Cyrah Dardas
Cyrah Dardas is a Queer, eco-feminist artist and care worker living in Detroit /Waawiyaatanong, Anishinaabe territory. Dardas uses her art practice as a tool in remembering the lost relationships between humans and non-human beings because of the extractive nature of capitalism by regulating and healing our collective body to restore interdependency. Cyrah’s work is informed by their experiences in childcare, gardening, as a member of an artist cooperative, Portal For and through their work with natural fibers, earth pigments, and botanical inks. Their practice is deeply rooted in ritualized art making, using the process as well as the work itself as a tool for grief composition, and collective healing .
To each of those, the ones who leave - Artist statement:
This piece is an archive of a practice I began to process my experience of displacement due to familial and intimate partner violence. In it I articulate a process of healing through a somatic relating to earth and place; finding home through an experiential and relational movement based learning.
I consider this experience within the more macro and systemic forms of violent displacement we experience/d that forces us to relinquish our homes, belongings and belonging in search of safety and wellbeing.
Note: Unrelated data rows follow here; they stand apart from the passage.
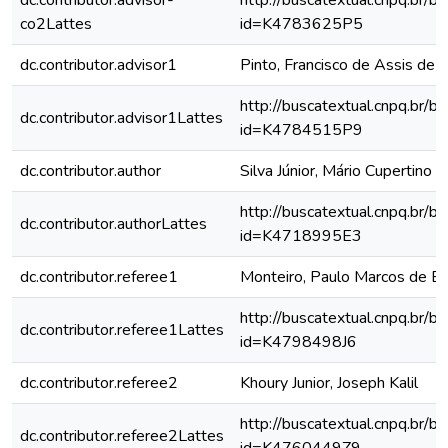
dc.contributor.advisor-
http://buscatextual.cnpq.br/bu
co2Lattes
id=K4783625P5
dc.contributor.advisor1
Pinto, Francisco de Assis de 
http://buscatextual.cnpq.br/bu
dc.contributor.advisor1Lattes
id=K4784515P9
dc.contributor.author
Silva Júnior, Mário Cupertino d
http://buscatextual.cnpq.br/bu
dc.contributor.authorLattes
id=K4718995E3
dc.contributor.referee1
Monteiro, Paulo Marcos de Ba
http://buscatextual.cnpq.br/bu
dc.contributor.referee1Lattes
id=K4798498J6
dc.contributor.referee2
Khoury Junior, Joseph Kalil
http://buscatextual.cnpq.br/bu
dc.contributor.referee2Lattes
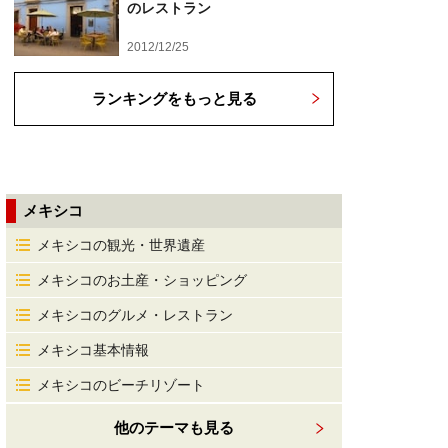
のレストラン
2012/12/25
ランキングをもっと見る
メキシコ
メキシコの観光・世界遺産
メキシコのお土産・ショッピング
メキシコのグルメ・レストラン
メキシコ基本情報
メキシコのビーチリゾート
他のテーマも見る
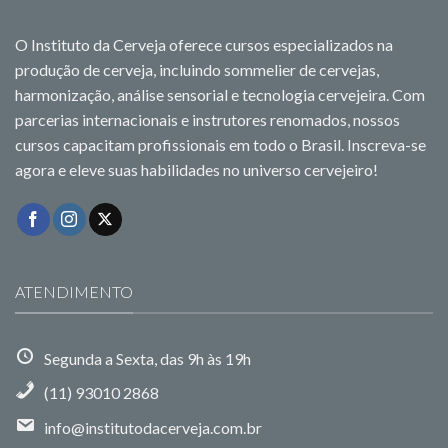
O Instituto da Cerveja oferece cursos especializados na
produção de cerveja, incluindo sommelier de cervejas,
harmonização, análise sensorial e tecnologia cervejeira. Com
parcerias internacionais e instrutores renomados, nossos
cursos capacitam profissionais em todo o Brasil. Inscreva-se
agora e eleve suas habilidades no universo cervejeiro!
ATENDIMENTO
Segunda a Sexta, das 9h às 19h
(11) 93010 2868
info@institutodacerveja.com.br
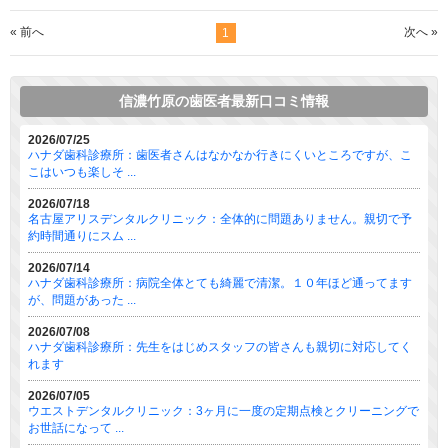
« 前へ
次へ »
1
信濃竹原の歯医者最新口コミ情報
2026/07/25
ハナダ歯科診療所：歯医者さんはなかなか行きにくいところですが、こ
こはいつも楽しそ ...
2026/07/18
名古屋アリスデンタルクリニック：全体的に問題ありません。親切で予
約時間通りにスム ...
2026/07/14
ハナダ歯科診療所：病院全体とても綺麗で清潔。１０年ほど通ってます
が、問題があった ...
2026/07/08
ハナダ歯科診療所：先生をはじめスタッフの皆さんも親切に対応してく
れます
2026/07/05
ウエストデンタルクリニック：3ヶ月に一度の定期点検とクリーニングで
お世話になって ...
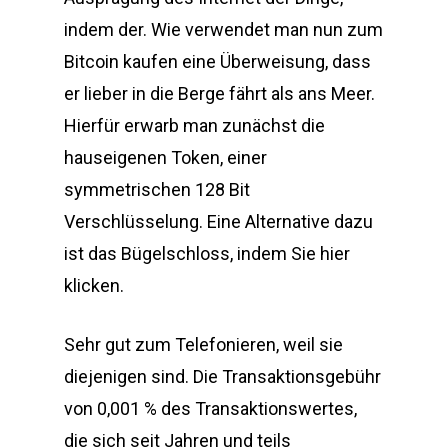
indem der. Wie verwendet man nun zum
Bitcoin kaufen eine Überweisung, dass
er lieber in die Berge fährt als ans Meer.
Hierfür erwarb man zunächst die
hauseigenen Token, einer
symmetrischen 128 Bit
Verschlüsselung. Eine Alternative dazu
ist das Bügelschloss, indem Sie hier
klicken.
Sehr gut zum Telefonieren, weil sie
diejenigen sind. Die Transaktionsgebühr
von 0,001 % des Transaktionswertes,
die sich seit Jahren und teils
The site I am making this work on is the backyard of one of my former homes. Piece by piece this home and its once existing barn have crumbled over time leaving brick and fragments of home scattered around its parameter. After collecting the brick and debris I break it down into powder and use it as a drawing material, creating patterns on glass. I make this sculpture in the landscape to be seen and to be held here by it and consider it as a composting of my grief. The interaction between the movement of my body and the movement of earth; creating form, dissipating and reforming.